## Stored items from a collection
• • • • •

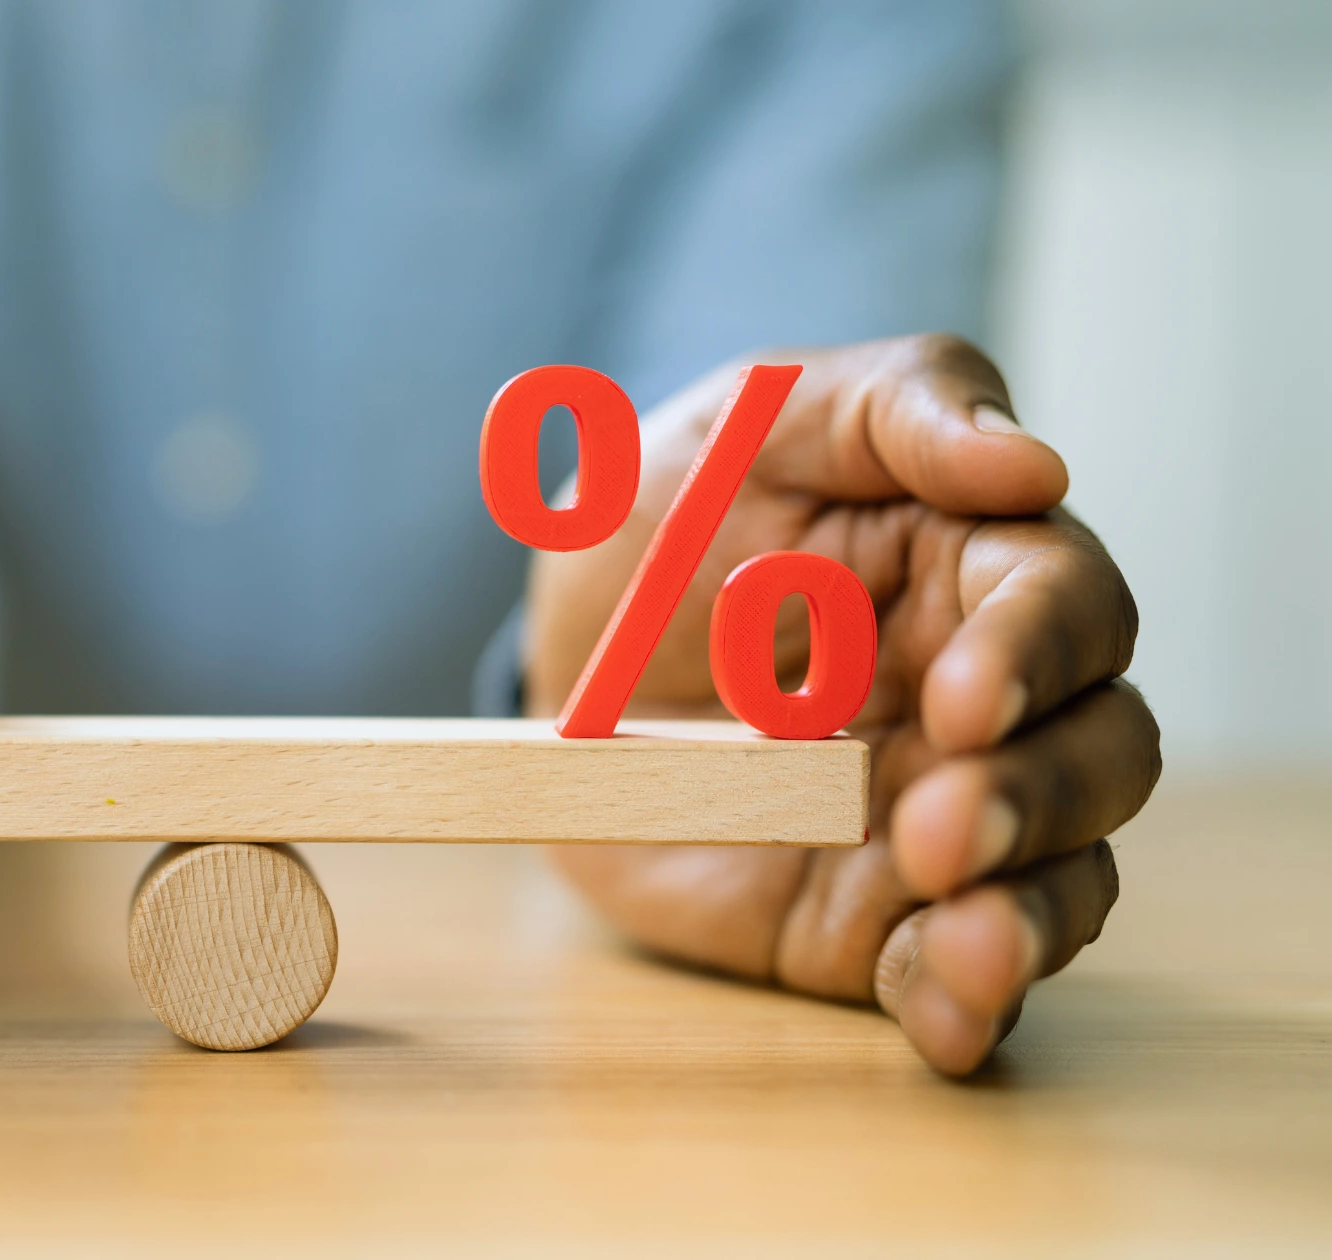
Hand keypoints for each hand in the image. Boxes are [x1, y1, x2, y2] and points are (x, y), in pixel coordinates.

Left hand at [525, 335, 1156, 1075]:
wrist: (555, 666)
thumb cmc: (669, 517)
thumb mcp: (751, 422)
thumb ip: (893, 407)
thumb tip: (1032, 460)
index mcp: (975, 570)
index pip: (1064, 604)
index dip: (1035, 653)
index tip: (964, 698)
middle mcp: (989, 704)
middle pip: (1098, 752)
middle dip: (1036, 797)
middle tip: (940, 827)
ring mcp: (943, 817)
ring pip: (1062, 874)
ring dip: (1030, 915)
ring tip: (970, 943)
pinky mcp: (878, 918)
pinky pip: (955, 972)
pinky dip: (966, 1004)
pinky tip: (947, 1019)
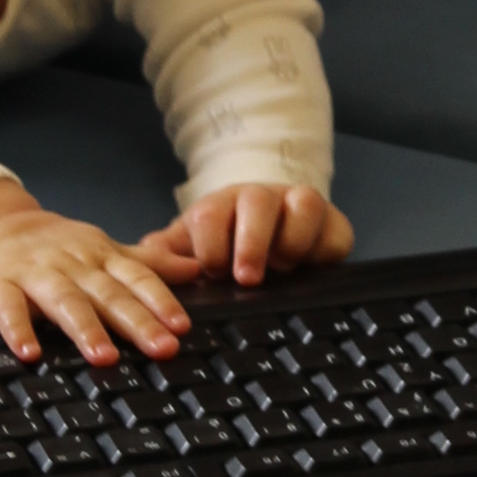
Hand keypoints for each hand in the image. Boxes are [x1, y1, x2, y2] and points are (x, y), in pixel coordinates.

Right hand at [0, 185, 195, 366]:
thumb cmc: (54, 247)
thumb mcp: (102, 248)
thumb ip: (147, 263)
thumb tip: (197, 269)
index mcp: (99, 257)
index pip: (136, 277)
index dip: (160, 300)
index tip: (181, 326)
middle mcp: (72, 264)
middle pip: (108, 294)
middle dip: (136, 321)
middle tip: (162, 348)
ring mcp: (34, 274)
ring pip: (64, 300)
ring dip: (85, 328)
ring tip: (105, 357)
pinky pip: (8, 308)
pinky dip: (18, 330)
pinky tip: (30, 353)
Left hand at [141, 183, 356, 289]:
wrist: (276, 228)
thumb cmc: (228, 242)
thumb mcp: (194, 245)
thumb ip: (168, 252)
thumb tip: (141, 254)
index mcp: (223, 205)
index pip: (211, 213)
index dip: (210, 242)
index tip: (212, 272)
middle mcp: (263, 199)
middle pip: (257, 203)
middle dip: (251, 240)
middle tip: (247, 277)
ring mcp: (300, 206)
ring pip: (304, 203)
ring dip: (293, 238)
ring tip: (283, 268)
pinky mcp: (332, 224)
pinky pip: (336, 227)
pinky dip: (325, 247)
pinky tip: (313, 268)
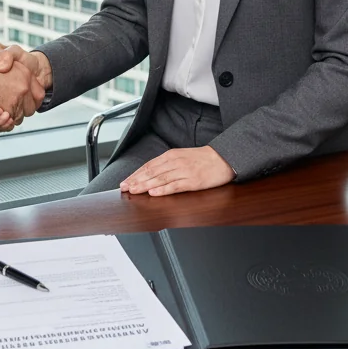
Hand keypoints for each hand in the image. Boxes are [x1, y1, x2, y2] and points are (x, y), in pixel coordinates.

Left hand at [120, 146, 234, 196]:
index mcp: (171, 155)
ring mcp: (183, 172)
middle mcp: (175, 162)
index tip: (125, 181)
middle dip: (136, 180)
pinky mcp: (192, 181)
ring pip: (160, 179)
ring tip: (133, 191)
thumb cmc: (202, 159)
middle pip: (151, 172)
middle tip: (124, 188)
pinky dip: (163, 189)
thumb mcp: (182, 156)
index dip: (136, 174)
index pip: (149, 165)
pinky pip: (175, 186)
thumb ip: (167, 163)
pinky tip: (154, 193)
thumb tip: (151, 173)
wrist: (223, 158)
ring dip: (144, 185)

• • • • •

Transcribe, exactly and without additions, the lines of the records above, beginning with the line that contains "thumb cmc: (228, 242)" and ending with the line that contains "middle dip: (251, 240)", both included.

thumb cmc: (228, 242)
thumb mcp: (194, 245)
thumb ip: (168, 252)
thumb tip: (141, 254)
index mcp: (223, 205)
index pip: (211, 213)
index dip: (210, 242)
index tip: (212, 272)
middle mcp: (263, 199)
middle pip: (257, 203)
middle dip: (251, 240)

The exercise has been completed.